- [Selected passage]:
PrefectHQ / prefect

Prefect is a workflow orchestration framework for building resilient data pipelines in Python.
https://prefect.io
Apache License 2.0
15.77k stars 1.54k forks source link

`RayTaskRunner` crashes with `pydantic>=2.0.0` #13005

Closed thatdevsherry closed 4 days ago

thatdevsherry commented 10 months ago

prefect-ray crashes when using pydantic>=2.0.0.

Expectation / Proposal

It is expected that RayTaskRunner can work with both pydantic v1 and pydantic v2. Especially now that prefect 2.13.4 is out and it also had to update itself to handle pydantic v2's newer schema.

Prefect 2.13.4 supports using pydantic v2. But if one wants to use prefect-ray with it, they can't use pydantic v2 and have to fallback to pydantic v1.

I'm not certain if this is to be fixed in prefect-ray or if this is a prefect issue. Guidance appreciated.

Traceback / Example

❯ pip freeze | grep -E 'pydantic|prefect'
prefect==2.14.3
prefect-dask==0.2.4
prefect-ray==0.3.0
prefect-shell==0.2.0
pydantic==2.4.2
pydantic_core==2.10.1
from prefect import flow, task
from prefect_ray import RayTaskRunner

@task
def _():
    pass

@flow(task_runner=RayTaskRunner())
def main():
    _.submit()

if __name__ == "__main__":
    main()

Crash log with pydantic==2.4.2

23:18:38.369 | DEBUG   | prefect.profiles - Using profile 'default'
23:18:39.286 | DEBUG   | prefect.client - Using ephemeral application with database at sqlite+aiosqlite:////home/msq/.prefect/prefect.db
23:18:39.346 | INFO    | prefect.engine - Created flow run 'uber-koala' for flow 'main'
23:18:39.346 | DEBUG   | Flow run 'uber-koala' - Starting 'RayTaskRunner'; submitted tasks will be run in parallel...

- [Supplied information]:
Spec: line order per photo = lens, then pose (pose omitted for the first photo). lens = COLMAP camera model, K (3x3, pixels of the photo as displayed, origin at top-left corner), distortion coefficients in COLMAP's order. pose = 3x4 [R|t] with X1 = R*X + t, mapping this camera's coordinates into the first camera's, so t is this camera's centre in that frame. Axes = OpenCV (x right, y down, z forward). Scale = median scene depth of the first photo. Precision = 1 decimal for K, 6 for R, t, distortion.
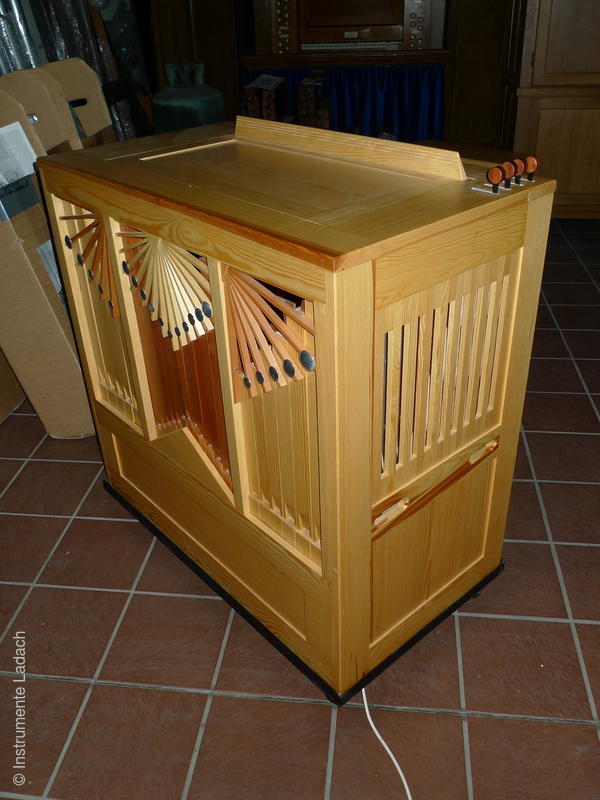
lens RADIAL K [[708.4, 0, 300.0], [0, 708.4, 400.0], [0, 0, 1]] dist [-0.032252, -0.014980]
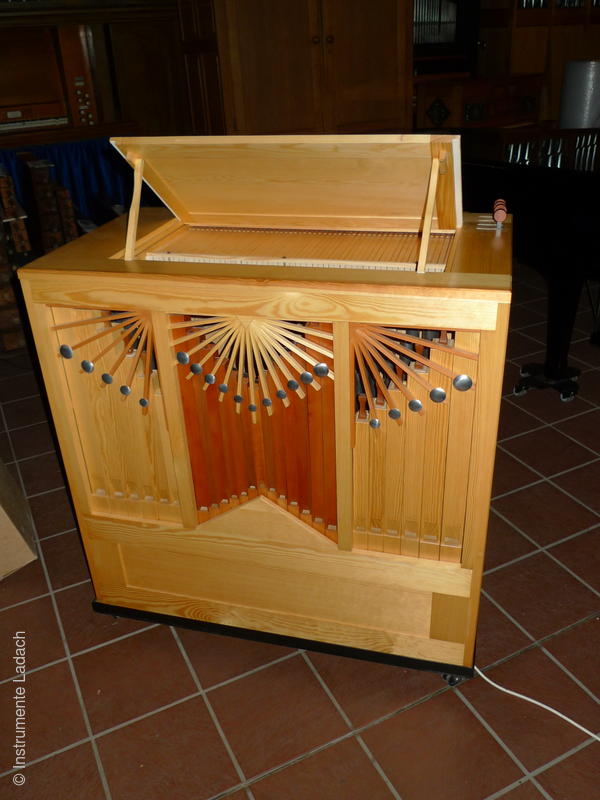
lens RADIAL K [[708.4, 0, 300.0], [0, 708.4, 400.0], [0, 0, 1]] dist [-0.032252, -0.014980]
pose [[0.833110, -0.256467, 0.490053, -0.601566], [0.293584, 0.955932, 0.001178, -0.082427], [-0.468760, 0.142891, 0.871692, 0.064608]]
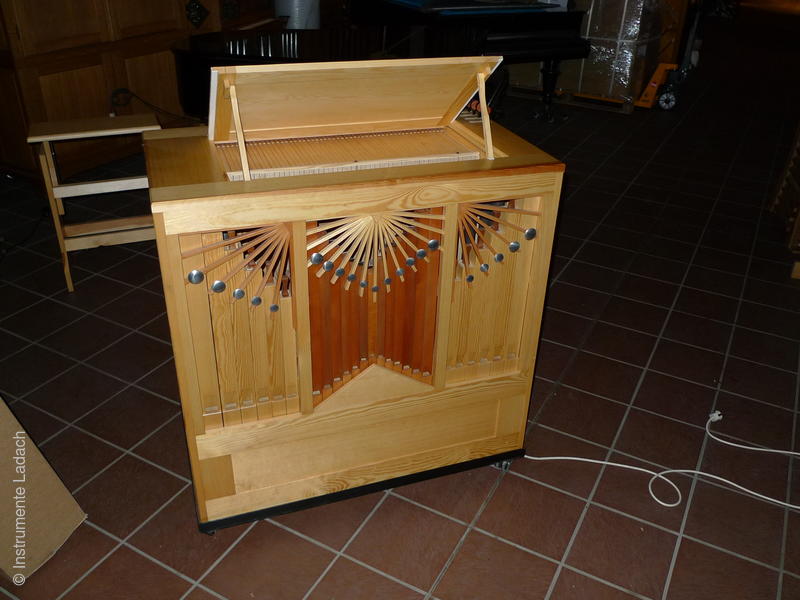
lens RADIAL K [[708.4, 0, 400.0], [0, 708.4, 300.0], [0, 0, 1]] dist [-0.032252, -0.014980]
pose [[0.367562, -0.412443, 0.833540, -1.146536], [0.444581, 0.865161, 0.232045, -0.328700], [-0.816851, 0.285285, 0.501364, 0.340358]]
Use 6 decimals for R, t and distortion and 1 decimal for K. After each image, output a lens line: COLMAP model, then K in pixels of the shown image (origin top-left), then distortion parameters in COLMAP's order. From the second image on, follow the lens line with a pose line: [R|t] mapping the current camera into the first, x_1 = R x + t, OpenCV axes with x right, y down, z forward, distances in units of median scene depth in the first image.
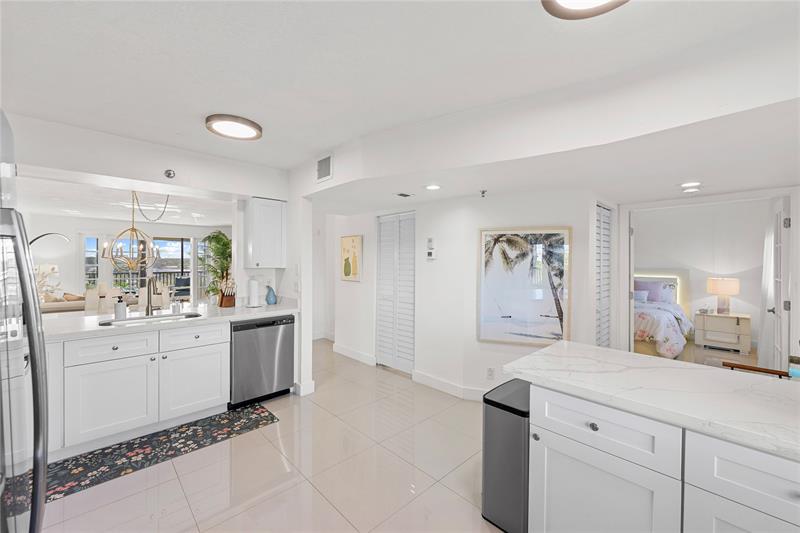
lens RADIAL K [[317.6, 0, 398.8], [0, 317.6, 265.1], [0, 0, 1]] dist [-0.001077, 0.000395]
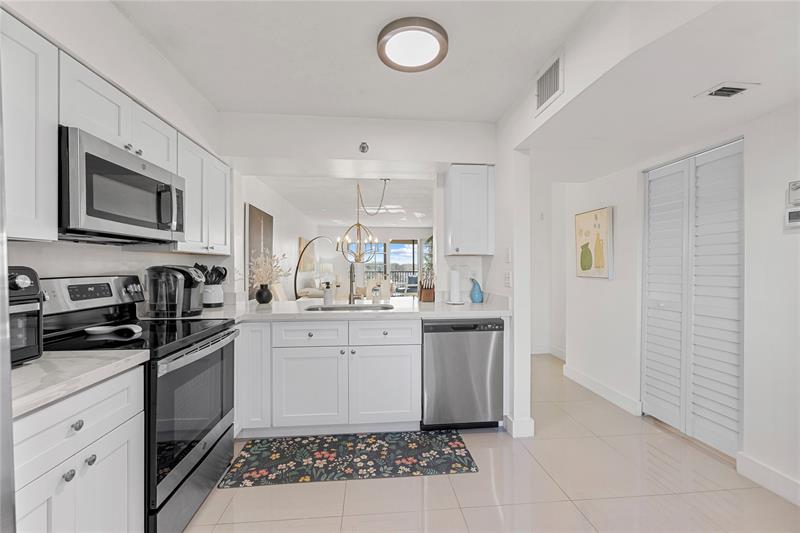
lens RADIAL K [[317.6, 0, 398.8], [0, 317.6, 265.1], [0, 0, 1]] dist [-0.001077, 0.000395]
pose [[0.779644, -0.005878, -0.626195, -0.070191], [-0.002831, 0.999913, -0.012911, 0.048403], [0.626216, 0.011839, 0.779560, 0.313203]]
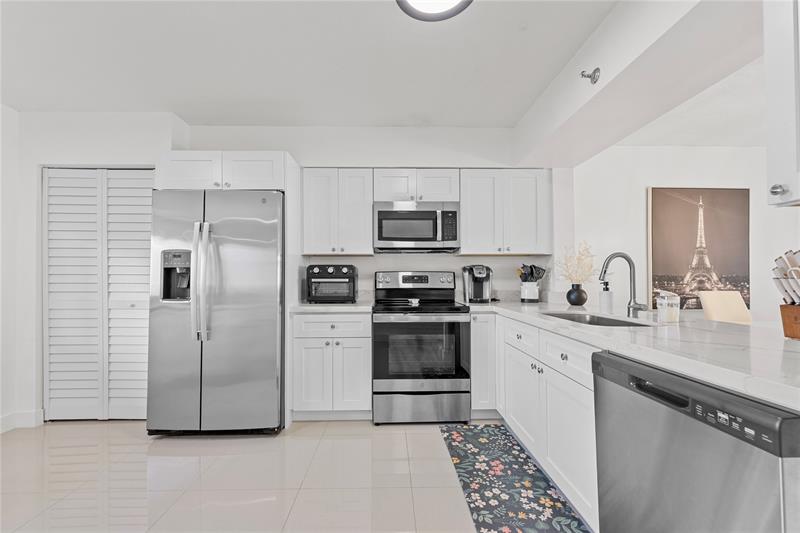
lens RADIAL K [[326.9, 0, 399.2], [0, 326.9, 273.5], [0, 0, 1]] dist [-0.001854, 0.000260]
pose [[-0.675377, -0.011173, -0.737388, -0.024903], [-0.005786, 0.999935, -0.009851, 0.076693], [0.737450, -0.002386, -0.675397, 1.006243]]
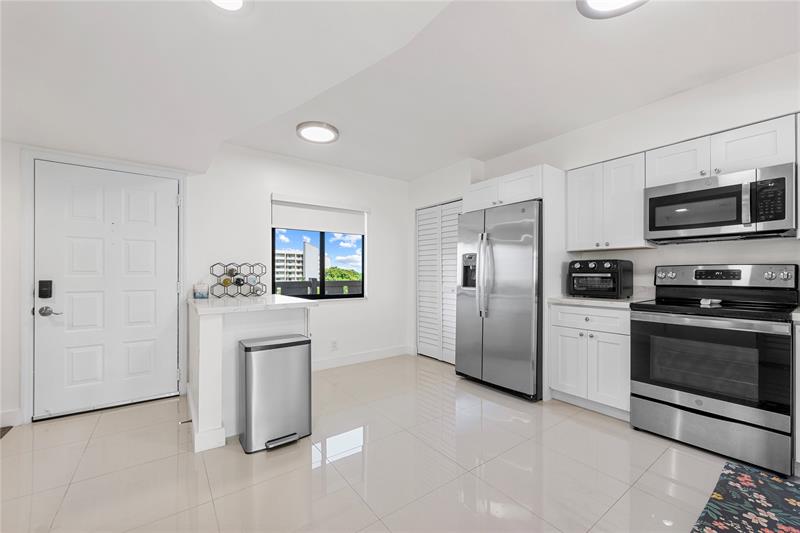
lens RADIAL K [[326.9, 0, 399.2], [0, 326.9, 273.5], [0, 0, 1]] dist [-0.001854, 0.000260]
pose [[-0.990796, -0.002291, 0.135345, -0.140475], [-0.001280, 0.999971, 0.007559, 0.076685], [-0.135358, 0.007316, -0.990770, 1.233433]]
...
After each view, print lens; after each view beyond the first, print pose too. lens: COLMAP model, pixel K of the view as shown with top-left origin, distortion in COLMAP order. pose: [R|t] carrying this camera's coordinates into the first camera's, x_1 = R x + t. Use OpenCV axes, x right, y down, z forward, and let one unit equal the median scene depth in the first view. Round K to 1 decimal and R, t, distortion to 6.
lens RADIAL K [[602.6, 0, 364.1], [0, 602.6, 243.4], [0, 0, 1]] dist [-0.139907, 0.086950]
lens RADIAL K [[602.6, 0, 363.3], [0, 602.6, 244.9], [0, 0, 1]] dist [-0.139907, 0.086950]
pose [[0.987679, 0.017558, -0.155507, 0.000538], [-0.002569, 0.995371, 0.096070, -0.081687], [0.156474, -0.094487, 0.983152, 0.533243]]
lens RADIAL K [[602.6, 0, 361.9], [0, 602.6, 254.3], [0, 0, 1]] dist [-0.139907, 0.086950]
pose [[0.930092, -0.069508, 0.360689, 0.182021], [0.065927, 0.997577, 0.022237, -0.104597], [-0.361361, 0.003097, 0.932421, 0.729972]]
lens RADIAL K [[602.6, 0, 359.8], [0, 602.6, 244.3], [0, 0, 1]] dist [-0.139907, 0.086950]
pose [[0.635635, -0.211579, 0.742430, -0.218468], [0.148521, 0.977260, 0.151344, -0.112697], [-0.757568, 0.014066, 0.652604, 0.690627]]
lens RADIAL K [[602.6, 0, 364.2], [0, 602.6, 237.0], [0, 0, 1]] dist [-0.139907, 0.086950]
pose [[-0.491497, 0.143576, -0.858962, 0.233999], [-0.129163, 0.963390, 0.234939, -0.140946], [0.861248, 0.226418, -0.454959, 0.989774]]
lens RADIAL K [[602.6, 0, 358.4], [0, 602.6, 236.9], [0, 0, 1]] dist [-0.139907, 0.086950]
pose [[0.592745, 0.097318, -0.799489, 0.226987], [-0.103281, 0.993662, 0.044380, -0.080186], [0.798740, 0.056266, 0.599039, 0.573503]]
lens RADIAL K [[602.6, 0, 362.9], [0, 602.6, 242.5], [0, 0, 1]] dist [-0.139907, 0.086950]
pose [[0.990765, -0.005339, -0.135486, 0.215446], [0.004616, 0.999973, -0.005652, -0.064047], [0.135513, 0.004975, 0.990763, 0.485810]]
...
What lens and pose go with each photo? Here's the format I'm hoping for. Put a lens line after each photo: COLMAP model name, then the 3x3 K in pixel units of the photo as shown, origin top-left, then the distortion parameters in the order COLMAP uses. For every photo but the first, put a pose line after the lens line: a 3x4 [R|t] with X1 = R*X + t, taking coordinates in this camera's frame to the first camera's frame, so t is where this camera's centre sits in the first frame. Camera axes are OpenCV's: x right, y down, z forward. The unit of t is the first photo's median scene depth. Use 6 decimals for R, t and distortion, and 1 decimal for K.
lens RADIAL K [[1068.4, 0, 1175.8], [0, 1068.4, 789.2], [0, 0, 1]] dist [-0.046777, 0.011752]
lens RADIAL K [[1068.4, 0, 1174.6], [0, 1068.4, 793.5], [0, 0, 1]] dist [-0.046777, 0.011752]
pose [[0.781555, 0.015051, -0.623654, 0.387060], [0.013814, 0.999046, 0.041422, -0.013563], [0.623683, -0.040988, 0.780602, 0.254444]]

- [Activities]:
a) Quote the RayTaskRunner crash report word for word, starting at "23:18:38.369 | DEBUG" and ending at "run in parallel...".
b) Write the next part of the RayTaskRunner crash report, picking up right after its last line.
Nothing in the listing is needed here.

- [Written answers]:
a)
23:18:38.369 | DEBUG   | prefect.profiles - Using profile 'default'
23:18:39.286 | DEBUG   | prefect.client - Using ephemeral application with database at sqlite+aiosqlite:////home/msq/.prefect/prefect.db
23:18:39.346 | INFO    | prefect.engine - Created flow run 'uber-koala' for flow 'main'
23:18:39.346 | DEBUG   | Flow run 'uber-koala' - Starting 'RayTaskRunner'; submitted tasks will be run in parallel...

b)
23:18:39.347 | DEBUG   | prefect.task_runner.ray - Starting task runner...
23:18:39.347 | INFO    | prefect.task_runner.ray - Creating a local Ray instance
2023-11-03 23:18:40,978 INFO worker.py:1616 -- Started a local Ray instance. View the dashboard at http://127.0.0.1:8265
23:18:41.885 | INFO    | prefect.task_runner.ray - Using Ray cluster with 1 nodes.
23:18:41.886 | INFO    | prefect.task_runner.ray - The Ray UI is available at 127.0.0.1:8265
23:18:41.889 | DEBUG   | prefect.client - Using ephemeral application with database at sqlite+aiosqlite:////home/msq/.prefect/prefect.db
23:18:41.923 | DEBUG   | Flow run 'uber-koala' - Executing flow 'main' for flow run 'uber-koala'...
23:18:41.924 | DEBUG   | Flow run 'uber-koala' - Beginning execution...
23:18:41.945 | INFO    | Flow run 'uber-koala' - Created task run '_-0' for task '_'
23:18:41.953 | DEBUG   | prefect.task_runner.ray - Shutting down task runner...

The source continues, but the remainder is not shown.